AIM OF THE EXERCISE:
From the entries below, output the line with "земельном участке у воды" and each following line up to and including the line with "conciencia auditiva, y aumenta su proba", exactly as written.

DATA TO USE:
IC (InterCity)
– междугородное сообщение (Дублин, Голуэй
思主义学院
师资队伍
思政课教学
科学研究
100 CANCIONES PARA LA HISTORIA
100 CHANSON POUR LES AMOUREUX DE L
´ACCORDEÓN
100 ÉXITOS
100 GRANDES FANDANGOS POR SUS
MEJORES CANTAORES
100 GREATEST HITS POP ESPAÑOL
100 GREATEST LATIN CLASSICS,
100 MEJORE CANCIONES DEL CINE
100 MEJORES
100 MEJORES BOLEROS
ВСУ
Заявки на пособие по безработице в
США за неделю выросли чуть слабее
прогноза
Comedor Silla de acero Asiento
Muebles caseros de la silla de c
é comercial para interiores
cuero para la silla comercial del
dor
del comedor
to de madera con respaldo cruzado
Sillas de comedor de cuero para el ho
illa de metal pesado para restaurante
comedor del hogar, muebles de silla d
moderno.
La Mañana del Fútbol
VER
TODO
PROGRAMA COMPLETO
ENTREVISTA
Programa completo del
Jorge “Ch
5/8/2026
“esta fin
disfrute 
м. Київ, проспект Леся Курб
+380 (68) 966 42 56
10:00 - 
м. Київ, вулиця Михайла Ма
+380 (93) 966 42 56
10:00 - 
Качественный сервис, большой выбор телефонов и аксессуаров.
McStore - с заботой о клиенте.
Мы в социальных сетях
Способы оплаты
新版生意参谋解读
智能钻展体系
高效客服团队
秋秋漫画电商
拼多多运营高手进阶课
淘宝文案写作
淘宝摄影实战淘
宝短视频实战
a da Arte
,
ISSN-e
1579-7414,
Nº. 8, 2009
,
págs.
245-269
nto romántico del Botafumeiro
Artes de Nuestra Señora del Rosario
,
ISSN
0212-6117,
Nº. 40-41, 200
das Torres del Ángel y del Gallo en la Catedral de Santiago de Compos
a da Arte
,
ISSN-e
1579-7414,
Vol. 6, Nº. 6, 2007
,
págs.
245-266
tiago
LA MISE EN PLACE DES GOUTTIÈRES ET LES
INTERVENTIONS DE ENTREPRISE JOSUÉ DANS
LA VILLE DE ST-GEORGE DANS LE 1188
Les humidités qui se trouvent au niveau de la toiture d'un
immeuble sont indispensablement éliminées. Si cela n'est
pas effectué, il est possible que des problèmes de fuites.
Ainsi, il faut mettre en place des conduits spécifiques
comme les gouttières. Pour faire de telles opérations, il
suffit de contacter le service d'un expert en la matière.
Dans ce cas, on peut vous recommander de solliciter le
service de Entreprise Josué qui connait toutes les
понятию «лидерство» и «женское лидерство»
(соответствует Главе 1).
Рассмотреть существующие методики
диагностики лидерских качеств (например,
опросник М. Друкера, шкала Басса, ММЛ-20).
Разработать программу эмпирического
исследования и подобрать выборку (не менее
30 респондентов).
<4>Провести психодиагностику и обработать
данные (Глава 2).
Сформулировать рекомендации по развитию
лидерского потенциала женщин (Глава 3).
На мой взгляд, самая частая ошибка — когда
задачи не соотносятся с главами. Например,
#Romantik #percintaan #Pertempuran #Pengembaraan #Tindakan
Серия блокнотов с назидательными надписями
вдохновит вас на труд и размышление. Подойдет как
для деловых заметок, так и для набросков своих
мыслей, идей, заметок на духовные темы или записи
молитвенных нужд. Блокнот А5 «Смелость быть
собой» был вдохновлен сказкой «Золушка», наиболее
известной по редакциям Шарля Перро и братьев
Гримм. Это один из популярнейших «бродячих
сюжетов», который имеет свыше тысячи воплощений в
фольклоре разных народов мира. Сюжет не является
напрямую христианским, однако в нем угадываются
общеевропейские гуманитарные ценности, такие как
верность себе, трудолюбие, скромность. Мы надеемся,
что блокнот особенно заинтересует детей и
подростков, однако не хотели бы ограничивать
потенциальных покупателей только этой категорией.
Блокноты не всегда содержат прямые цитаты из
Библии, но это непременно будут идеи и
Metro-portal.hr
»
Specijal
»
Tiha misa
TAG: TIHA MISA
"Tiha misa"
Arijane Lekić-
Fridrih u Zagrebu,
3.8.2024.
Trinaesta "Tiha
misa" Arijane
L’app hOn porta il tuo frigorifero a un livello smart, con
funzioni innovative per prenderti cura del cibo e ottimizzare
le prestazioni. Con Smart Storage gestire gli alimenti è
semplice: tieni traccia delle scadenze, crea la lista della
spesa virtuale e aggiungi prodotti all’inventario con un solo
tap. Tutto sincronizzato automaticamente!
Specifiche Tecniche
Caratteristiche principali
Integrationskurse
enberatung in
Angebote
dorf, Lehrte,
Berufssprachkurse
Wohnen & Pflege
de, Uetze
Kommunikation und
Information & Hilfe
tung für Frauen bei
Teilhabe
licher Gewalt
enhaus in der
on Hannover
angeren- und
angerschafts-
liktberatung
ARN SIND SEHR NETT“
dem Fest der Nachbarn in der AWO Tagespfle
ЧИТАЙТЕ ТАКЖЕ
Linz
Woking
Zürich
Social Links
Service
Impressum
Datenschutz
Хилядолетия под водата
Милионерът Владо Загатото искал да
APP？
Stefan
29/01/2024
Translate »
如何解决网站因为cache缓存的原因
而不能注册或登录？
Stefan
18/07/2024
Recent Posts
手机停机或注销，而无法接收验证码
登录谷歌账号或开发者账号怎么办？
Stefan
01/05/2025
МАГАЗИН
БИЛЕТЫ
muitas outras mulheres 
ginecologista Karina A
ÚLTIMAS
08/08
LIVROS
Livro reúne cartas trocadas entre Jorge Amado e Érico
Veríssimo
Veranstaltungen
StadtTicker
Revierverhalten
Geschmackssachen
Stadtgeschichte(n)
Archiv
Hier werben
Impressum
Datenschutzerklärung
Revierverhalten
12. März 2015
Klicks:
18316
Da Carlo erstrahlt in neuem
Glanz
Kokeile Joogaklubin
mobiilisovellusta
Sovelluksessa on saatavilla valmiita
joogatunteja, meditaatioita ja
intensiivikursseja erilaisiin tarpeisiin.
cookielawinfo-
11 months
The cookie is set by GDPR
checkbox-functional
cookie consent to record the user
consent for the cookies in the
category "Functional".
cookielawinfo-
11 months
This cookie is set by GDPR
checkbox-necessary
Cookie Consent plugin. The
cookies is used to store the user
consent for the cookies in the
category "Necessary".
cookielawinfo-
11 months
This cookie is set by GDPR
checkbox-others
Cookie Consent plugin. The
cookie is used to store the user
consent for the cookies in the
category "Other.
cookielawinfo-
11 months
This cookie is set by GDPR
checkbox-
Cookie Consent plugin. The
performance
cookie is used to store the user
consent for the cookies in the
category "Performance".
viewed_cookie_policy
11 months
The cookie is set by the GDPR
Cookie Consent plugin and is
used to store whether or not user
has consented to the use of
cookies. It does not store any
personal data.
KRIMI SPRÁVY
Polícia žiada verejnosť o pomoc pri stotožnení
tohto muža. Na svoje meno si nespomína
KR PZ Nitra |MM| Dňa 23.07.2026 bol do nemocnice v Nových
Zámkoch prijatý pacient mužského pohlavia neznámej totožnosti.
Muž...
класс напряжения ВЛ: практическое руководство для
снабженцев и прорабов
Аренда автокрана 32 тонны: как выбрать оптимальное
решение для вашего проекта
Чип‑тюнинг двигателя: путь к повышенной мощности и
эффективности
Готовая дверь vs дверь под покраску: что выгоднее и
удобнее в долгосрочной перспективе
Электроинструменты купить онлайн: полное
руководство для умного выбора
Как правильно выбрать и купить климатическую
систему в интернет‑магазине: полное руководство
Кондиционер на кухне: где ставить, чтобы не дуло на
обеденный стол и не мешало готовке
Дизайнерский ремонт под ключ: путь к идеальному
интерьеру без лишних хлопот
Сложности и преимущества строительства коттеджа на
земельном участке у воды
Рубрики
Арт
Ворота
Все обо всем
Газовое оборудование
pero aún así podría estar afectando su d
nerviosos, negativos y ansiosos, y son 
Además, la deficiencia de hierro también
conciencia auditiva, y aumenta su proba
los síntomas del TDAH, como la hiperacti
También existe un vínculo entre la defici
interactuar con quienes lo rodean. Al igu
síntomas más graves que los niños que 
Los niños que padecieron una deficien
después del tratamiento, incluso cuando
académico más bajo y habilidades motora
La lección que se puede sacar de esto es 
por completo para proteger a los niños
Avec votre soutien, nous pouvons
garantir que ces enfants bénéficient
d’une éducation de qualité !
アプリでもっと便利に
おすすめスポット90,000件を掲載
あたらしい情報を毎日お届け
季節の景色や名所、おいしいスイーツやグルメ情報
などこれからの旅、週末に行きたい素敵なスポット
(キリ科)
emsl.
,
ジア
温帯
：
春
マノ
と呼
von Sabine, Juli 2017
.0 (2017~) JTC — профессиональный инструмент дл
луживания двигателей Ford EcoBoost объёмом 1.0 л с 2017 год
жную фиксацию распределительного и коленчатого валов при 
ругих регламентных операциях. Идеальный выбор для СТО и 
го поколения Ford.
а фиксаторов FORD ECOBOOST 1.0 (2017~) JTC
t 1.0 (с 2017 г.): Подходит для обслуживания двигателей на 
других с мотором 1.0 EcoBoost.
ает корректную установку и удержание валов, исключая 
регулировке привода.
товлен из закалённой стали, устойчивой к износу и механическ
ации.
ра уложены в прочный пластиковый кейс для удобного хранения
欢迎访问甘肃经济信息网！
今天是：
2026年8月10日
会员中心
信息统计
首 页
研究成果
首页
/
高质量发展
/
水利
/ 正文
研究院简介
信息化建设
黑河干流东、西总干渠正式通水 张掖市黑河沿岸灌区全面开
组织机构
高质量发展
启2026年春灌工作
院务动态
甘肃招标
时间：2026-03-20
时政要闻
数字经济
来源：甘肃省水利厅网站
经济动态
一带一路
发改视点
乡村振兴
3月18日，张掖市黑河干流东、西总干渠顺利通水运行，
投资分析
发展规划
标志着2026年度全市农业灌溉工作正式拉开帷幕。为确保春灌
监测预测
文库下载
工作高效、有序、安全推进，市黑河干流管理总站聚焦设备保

ANSWER FOR THIS EXERCISE:
земельном участке у воды
Рубрики
Арт
Ворота
Все обо всем
Газовое оборудование
pero aún así podría estar afectando su d
nerviosos, negativos y ansiosos, y son 
Además, la deficiencia de hierro también
conciencia auditiva, y aumenta su proba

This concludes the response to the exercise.